[Data supplied Boundary: Start]

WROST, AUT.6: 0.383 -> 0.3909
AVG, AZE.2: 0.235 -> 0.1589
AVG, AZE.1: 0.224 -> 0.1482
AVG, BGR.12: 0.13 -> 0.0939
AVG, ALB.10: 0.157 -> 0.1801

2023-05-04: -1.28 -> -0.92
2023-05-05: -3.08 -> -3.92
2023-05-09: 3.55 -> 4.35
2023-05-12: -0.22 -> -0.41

[Data supplied Boundary: End]
[Data supplied Boundary: Start]

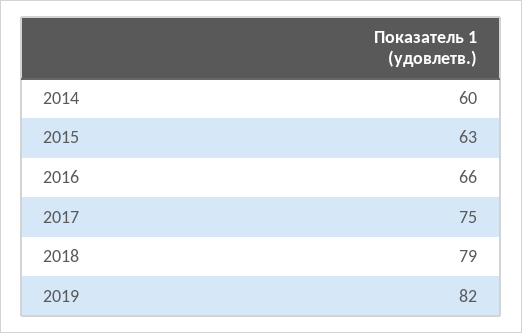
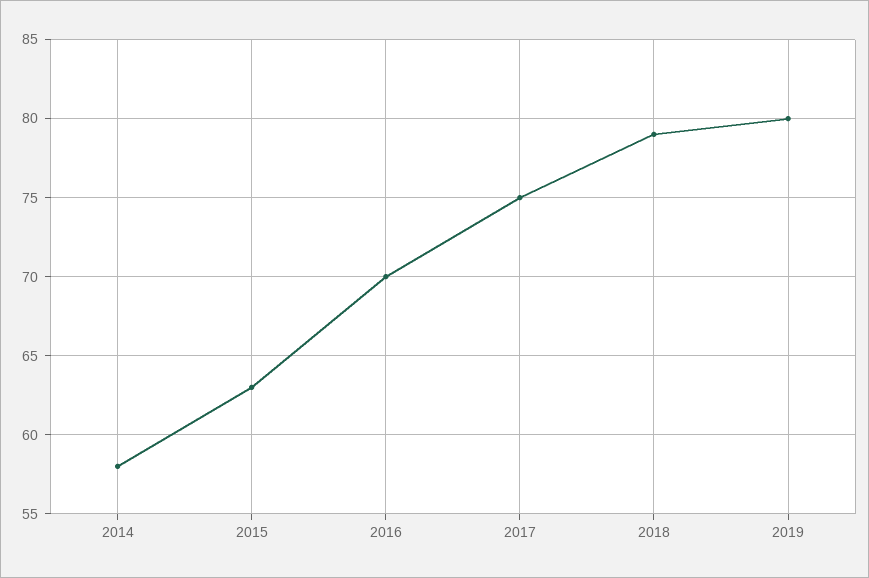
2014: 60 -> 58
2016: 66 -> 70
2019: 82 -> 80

[Data supplied Boundary: End]

▶ **Your goal**: Starting at the line with "WROST, AUT.6: 0.383 -> 0.3909" and ending at the line with "2023-05-12: -0.22 -> -0.41", print each line of the listing above exactly, with no other lines.

▶ **Answer**:
WROST, AUT.6: 0.383 -> 0.3909
AVG, AZE.2: 0.235 -> 0.1589
AVG, AZE.1: 0.224 -> 0.1482
AVG, BGR.12: 0.13 -> 0.0939
AVG, ALB.10: 0.157 -> 0.1801

2023-05-04: -1.28 -> -0.92
2023-05-05: -3.08 -> -3.92
2023-05-09: 3.55 -> 4.35
2023-05-12: -0.22 -> -0.41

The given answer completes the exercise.